November 2003. Wade, Goode and former Virginia Governor Mark R. Warner announce the deal for the new MZM facility at a ceremony in Martinsville.

November 2004. Goode easily defeats Al Weed, a Democratic challenger, in his re-election bid, receiving 64 percent of the vote. His biggest campaign donor, MZM, gave him $48,511 during the election cycle.

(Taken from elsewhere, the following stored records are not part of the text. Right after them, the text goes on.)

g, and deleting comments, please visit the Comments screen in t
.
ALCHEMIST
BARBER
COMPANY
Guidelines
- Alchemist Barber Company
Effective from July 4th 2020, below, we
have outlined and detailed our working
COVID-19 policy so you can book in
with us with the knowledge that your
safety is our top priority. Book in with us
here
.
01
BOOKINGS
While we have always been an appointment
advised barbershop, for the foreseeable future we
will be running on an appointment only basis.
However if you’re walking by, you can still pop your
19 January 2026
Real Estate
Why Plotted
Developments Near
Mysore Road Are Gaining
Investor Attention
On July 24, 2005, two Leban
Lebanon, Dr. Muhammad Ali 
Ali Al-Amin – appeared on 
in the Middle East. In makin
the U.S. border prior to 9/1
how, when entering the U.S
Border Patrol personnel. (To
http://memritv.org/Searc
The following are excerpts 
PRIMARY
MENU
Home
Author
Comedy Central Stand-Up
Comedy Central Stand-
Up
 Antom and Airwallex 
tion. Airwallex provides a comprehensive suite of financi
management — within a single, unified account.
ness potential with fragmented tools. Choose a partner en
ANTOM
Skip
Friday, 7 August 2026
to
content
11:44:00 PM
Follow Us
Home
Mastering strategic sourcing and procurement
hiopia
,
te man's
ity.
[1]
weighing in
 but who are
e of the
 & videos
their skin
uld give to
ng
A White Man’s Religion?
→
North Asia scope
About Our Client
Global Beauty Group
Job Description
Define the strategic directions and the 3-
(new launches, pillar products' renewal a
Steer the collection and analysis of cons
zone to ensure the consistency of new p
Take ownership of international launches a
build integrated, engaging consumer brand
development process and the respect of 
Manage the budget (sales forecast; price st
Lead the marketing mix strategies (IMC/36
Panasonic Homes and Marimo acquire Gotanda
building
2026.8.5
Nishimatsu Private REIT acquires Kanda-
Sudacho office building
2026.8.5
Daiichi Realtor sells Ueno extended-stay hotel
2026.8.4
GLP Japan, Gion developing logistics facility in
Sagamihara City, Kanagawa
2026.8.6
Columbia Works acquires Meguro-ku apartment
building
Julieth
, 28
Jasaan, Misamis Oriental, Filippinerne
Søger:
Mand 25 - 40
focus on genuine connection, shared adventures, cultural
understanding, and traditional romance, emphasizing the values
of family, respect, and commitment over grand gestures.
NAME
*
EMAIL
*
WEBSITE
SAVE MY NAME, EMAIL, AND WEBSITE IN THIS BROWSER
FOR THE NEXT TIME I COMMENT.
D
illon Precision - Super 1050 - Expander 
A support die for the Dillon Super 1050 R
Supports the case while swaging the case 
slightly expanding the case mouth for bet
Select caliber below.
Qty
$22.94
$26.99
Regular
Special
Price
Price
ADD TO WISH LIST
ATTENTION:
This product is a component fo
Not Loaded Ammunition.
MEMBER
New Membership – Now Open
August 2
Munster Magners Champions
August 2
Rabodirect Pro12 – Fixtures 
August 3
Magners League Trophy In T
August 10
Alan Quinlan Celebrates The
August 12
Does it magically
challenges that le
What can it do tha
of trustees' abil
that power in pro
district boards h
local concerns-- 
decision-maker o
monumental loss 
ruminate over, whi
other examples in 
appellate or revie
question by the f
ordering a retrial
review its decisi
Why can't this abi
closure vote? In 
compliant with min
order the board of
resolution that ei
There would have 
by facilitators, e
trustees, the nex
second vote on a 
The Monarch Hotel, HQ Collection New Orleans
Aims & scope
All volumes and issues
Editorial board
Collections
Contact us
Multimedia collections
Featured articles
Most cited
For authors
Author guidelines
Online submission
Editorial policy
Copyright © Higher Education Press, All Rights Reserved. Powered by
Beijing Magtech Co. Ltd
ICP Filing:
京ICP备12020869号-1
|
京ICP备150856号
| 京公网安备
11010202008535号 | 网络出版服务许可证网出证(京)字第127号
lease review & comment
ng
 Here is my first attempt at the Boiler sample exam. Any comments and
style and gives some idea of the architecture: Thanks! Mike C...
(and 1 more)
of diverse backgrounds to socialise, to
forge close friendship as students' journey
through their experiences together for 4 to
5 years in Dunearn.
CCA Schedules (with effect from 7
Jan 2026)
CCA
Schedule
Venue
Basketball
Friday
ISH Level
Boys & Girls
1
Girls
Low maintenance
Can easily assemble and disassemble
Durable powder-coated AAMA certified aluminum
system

March 2005. Wade collects illegal campaign donations from MZM employees in the company’s Washington, D.C. office.

Spring 2005. Wade asks Goode and his staff to request appropriations funding for the Martinsville facility.

June 2005. Goode’s staff confirms to Wade that an appropriations bill would include $9 million for the facility and a related program. Wade thanks Goode and his staff.

June 2005. A reporter with Copley News Service in San Diego publishes story on a real estate deal in which Wade floated $700,000 to Rep. Randall “Duke” Cunningham, a California Republican.

Fall 2005. As news media begin to probe Goode’s relationship with Wade, Goode offers to reimburse MZM employees and their spouses for donations. Two accept.

November 2005. Cunningham tearfully re-signs from office, after pleading guilty to accepting $2.4 million in bribes.

February 2006. Wade pleads guilty to four criminal counts, including felony election fraud. Prosecutors detail how Wade funneled $46,00 in illegal campaign contributions to Goode.

February 2006. Goode releases a written statement in which he says he was “shocked and amazed” by the details of Wade’s guilty plea. Goode says he had no knowledge that the MZM donations were illegal.—P.F.